▶ **Brief**: Line by line, restate the material exactly.
┄┄┄┄┄┄┄┄┄┄
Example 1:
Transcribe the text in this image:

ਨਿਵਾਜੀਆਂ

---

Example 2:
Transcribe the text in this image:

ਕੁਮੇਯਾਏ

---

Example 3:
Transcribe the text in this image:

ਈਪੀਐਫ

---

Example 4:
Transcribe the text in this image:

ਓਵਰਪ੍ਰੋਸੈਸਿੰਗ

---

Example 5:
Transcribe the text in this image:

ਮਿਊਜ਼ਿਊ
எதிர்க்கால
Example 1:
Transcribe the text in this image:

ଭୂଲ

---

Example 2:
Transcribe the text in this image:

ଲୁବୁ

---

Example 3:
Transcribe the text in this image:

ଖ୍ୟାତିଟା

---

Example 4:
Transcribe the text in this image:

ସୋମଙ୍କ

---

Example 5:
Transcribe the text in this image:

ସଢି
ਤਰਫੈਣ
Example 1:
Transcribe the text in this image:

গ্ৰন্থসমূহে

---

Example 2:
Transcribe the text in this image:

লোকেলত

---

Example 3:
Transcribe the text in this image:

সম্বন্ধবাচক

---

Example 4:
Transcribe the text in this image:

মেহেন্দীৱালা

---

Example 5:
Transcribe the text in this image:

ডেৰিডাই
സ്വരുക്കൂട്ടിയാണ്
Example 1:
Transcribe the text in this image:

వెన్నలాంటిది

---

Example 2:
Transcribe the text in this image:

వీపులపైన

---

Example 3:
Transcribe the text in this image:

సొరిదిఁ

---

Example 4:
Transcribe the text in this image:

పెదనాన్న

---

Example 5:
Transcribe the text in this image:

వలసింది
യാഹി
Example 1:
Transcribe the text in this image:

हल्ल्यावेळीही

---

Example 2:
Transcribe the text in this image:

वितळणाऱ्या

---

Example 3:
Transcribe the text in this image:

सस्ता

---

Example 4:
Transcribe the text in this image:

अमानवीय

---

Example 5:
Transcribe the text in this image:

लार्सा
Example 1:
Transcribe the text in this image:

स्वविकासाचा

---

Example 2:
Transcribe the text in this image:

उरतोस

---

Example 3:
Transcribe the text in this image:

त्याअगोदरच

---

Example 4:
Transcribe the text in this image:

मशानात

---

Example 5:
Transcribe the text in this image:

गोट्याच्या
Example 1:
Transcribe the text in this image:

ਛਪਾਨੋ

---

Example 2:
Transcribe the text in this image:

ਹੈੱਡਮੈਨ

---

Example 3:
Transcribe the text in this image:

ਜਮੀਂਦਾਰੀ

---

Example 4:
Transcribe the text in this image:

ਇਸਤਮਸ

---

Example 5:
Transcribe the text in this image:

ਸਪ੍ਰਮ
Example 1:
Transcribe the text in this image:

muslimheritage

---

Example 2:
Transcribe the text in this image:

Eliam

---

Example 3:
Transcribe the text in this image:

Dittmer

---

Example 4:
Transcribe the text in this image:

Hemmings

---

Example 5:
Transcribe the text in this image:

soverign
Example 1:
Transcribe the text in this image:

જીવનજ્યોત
┄┄┄┄┄┄┄┄┄┄
▶ **Response for this exercise**:
Example 1:
Transcribe the text in this image:

ਨਿਵਾਜੀਆਂ

---

Example 2:
Transcribe the text in this image:

ਕੁਮੇਯਾਏ

---

Example 3:
Transcribe the text in this image:

ਈਪੀਐਫ

---

Example 4:
Transcribe the text in this image:

ਓਵਰਪ੍ਰੋਸੈਸਿੰਗ

---

Example 5:
Transcribe the text in this image:

ਮਿਊਜ਼ਿਊ
எதிர்க்கால
Example 1:
Transcribe the text in this image:

ଭୂଲ

---

Example 2:
Transcribe the text in this image:

ଲୁବୁ

---

Example 3:
Transcribe the text in this image:

ଖ୍ୟାତିଟା

---

Example 4:
Transcribe the text in this image:

ସୋମଙ୍କ

---

Example 5:
Transcribe the text in this image:

ସଢି
ਤਰਫੈਣ
Example 1:
Transcribe the text in this image:

গ্ৰন্থসমূহে

---

Example 2:
Transcribe the text in this image:

লোকেলত

---

Example 3:
Transcribe the text in this image:

সম্বন্ধবাচক

---

Example 4:
Transcribe the text in this image:

মেহেন্দীৱালা

---

Example 5:
Transcribe the text in this image:

ডেৰিডাই
സ്വരുക്കൂട്ടിയാണ്
Example 1:
Transcribe the text in this image:

వెన్నలాంటిది

---

Example 2:
Transcribe the text in this image:

వీపులపైన

---

Example 3:
Transcribe the text in this image:

సొరిదిఁ

---

Example 4:
Transcribe the text in this image:

పెదనాన్న

---

Example 5:
Transcribe the text in this image:

వలసింది
യാഹി
Example 1:
Transcribe the text in this image:

हल्ल्यावेळीही

---

Example 2:
Transcribe the text in this image:

वितळणाऱ्या

---

Example 3:
Transcribe the text in this image:

सस्ता

---

Example 4:
Transcribe the text in this image:

अमानवीय

---

Example 5:
Transcribe the text in this image:

लार्सा
Example 1:
Transcribe the text in this image:

स्वविकासाचा

---

Example 2:
Transcribe the text in this image:

उरतोस

---

Example 3:
Transcribe the text in this image:

त्याअगोदरच

---

Example 4:
Transcribe the text in this image:

मशानात

---

Example 5:
Transcribe the text in this image:

गोट्याच्या
Example 1:
Transcribe the text in this image:

ਛਪਾਨੋ

---

Example 2:
Transcribe the text in this image:

ਹੈੱਡਮੈਨ

---

Example 3:
Transcribe the text in this image:

ਜਮੀਂਦਾਰੀ

---

Example 4:
Transcribe the text in this image:

ਇਸਤਮਸ

---

Example 5:
Transcribe the text in this image:

ਸਪ੍ਰਮ
Example 1:
Transcribe the text in this image:

muslimheritage

---

Example 2:
Transcribe the text in this image:

Eliam

---

Example 3:
Transcribe the text in this image:

Dittmer

---

Example 4:
Transcribe the text in this image:

Hemmings

---

Example 5:
Transcribe the text in this image:

soverign
Example 1:
Transcribe the text in this image:

જીવનજ્યોત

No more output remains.